■ **EXERCISE DETAILS**
Using the data below, copy each line that includes the word "обучающимися".

■ **SUPPLIED DATA**
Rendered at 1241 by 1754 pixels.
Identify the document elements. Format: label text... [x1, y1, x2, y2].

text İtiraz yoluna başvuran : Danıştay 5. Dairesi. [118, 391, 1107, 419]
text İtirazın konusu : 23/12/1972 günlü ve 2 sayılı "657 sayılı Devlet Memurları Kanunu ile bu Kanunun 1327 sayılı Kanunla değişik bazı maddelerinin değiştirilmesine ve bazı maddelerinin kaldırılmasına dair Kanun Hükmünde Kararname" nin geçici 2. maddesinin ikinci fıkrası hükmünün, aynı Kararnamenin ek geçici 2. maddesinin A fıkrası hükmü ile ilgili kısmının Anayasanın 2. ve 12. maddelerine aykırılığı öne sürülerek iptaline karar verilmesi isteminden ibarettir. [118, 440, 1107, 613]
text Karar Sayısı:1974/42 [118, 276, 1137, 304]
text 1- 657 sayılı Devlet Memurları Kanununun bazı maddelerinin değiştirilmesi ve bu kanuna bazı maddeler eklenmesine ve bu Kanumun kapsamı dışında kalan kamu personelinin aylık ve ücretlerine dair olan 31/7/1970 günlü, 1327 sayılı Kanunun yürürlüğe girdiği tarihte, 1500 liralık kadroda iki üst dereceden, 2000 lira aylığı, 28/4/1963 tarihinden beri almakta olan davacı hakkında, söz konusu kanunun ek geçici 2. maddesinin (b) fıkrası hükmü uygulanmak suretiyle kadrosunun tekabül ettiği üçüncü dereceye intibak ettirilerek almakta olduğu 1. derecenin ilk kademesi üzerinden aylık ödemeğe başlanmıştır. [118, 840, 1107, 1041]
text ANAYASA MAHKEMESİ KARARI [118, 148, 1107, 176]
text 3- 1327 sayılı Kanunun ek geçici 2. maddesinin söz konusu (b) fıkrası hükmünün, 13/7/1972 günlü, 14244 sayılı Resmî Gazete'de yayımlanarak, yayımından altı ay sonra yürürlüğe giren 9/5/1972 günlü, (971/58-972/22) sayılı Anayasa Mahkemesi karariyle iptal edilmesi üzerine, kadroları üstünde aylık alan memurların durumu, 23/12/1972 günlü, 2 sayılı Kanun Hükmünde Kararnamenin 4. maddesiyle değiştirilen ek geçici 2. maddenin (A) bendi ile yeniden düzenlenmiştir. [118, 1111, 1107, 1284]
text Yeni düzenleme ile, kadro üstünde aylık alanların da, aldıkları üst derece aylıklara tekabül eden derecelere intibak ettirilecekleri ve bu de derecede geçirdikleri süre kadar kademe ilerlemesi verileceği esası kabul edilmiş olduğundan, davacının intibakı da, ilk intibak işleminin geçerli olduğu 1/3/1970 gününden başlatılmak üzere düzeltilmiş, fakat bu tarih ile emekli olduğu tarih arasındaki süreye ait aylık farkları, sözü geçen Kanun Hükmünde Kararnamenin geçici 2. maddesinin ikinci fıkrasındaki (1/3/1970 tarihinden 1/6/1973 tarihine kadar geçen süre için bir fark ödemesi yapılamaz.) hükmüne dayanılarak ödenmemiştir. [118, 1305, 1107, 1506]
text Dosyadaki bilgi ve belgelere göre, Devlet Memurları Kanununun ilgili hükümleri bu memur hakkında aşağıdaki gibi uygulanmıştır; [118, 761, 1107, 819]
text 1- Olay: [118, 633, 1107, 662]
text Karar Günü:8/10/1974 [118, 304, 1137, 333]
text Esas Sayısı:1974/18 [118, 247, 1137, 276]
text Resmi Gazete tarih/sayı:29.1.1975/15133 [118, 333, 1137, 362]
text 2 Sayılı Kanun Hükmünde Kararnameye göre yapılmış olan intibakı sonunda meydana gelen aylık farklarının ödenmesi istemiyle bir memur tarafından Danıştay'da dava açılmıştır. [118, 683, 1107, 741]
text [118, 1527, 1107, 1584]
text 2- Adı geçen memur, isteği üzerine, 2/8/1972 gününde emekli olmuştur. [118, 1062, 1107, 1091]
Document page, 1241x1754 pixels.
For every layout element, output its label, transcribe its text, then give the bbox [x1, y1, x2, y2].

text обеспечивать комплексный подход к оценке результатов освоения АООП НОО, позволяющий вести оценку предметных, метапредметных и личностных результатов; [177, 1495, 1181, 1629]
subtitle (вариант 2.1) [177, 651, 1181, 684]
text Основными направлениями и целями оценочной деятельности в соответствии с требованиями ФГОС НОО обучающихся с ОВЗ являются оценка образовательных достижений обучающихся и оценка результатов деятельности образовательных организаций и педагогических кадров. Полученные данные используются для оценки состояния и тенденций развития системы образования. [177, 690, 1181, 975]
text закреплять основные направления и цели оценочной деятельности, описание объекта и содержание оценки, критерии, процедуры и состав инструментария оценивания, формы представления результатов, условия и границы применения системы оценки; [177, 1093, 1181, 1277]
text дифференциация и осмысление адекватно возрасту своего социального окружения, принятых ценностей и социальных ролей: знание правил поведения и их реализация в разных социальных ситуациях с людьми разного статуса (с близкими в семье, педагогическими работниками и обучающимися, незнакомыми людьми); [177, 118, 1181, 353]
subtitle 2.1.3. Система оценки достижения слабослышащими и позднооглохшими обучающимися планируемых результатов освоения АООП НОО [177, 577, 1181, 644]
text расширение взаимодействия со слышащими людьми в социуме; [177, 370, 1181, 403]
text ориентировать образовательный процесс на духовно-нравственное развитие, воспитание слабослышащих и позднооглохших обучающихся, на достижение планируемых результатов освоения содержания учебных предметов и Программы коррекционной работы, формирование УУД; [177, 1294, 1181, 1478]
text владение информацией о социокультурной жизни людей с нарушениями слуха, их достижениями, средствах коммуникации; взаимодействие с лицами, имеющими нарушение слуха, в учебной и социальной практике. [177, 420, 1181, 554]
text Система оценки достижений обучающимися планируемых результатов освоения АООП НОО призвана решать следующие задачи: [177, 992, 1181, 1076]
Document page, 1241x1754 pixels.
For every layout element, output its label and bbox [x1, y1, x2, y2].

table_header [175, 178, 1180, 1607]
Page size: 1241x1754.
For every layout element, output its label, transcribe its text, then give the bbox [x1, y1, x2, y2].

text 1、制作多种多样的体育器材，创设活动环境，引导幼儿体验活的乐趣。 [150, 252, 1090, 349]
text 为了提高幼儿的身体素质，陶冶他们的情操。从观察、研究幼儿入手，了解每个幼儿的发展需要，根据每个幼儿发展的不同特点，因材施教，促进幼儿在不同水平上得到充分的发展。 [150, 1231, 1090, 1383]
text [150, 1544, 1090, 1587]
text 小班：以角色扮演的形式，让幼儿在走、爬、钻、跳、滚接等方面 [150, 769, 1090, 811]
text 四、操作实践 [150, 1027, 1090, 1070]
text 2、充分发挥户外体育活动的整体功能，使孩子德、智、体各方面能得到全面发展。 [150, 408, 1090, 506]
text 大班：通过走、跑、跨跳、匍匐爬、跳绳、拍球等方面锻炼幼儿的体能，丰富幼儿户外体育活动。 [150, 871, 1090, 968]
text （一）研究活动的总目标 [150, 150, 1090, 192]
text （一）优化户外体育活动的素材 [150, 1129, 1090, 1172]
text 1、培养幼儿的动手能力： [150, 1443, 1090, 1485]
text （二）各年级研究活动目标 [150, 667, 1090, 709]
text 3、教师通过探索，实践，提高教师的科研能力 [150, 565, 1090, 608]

■ **REPLY**
text дифференциация и осмысление адекватно возрасту своего социального окружения, принятых ценностей и социальных ролей: знание правил поведения и их реализация в разных социальных ситуациях с людьми разного статуса (с близкими в семье, педагогическими работниками и обучающимися, незнакомыми людьми); [177, 118, 1181, 353]
subtitle 2.1.3. Система оценки достижения слабослышащими и позднооглохшими обучающимися планируемых результатов освоения АООП НОО [177, 577, 1181, 644]
text Система оценки достижений обучающимися планируемых результатов освоения АООП НОО призвана решать следующие задачи: [177, 992, 1181, 1076]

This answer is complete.